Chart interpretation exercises
---------------
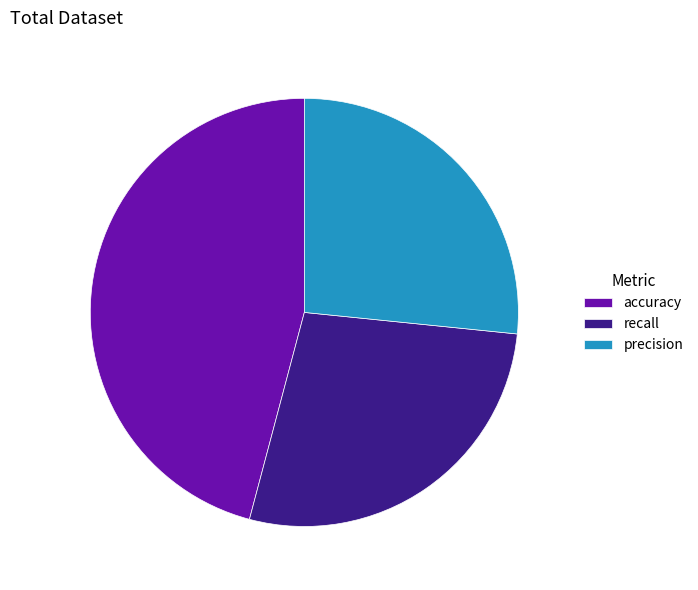

Which slice is the smallest?

precision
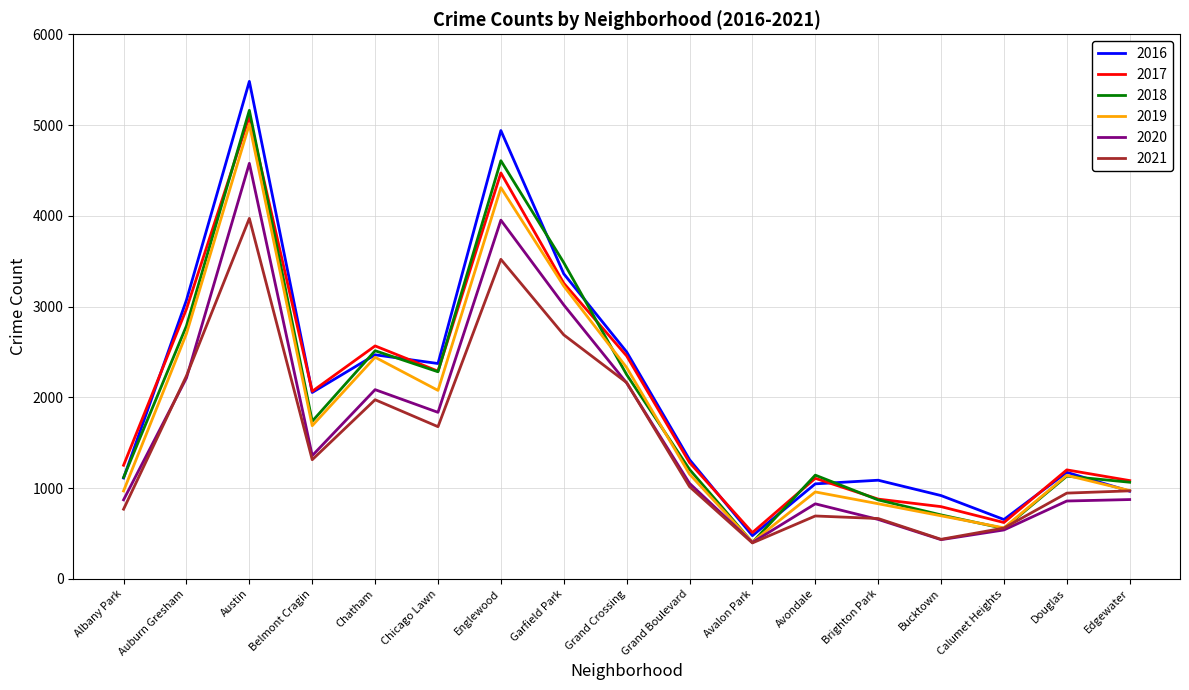

Which label corresponds to the largest value in the chart?

Austin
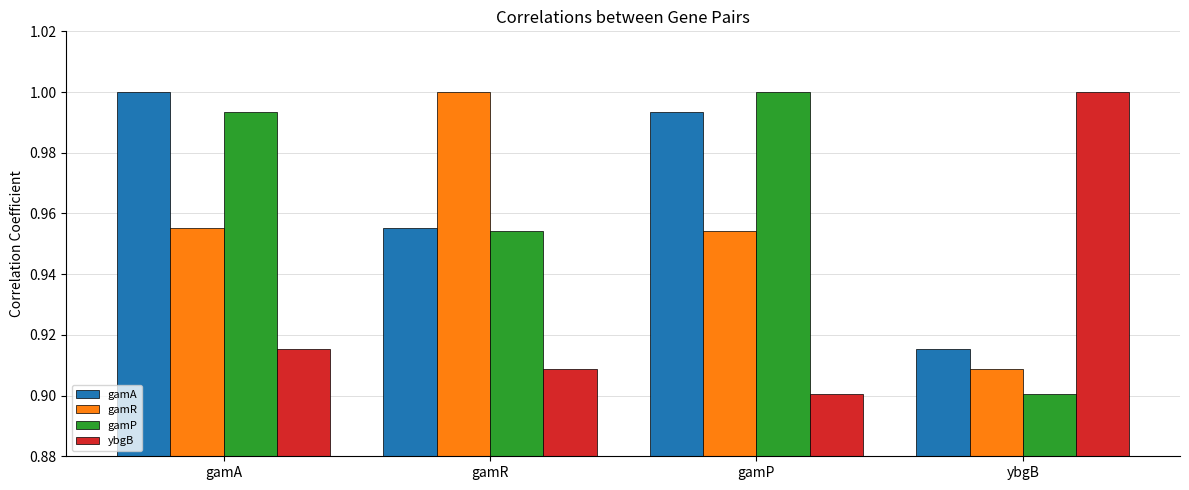

The gamR series shows 1.3 at gamR. True or false?

False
---------------
### Task item
Repeat every record above word for word, leaving out the pictures.

### Solution for this exercise
Which slice is the smallest?

precision

Which label corresponds to the largest value in the chart?

Austin

The gamR series shows 1.3 at gamR. True or false?

False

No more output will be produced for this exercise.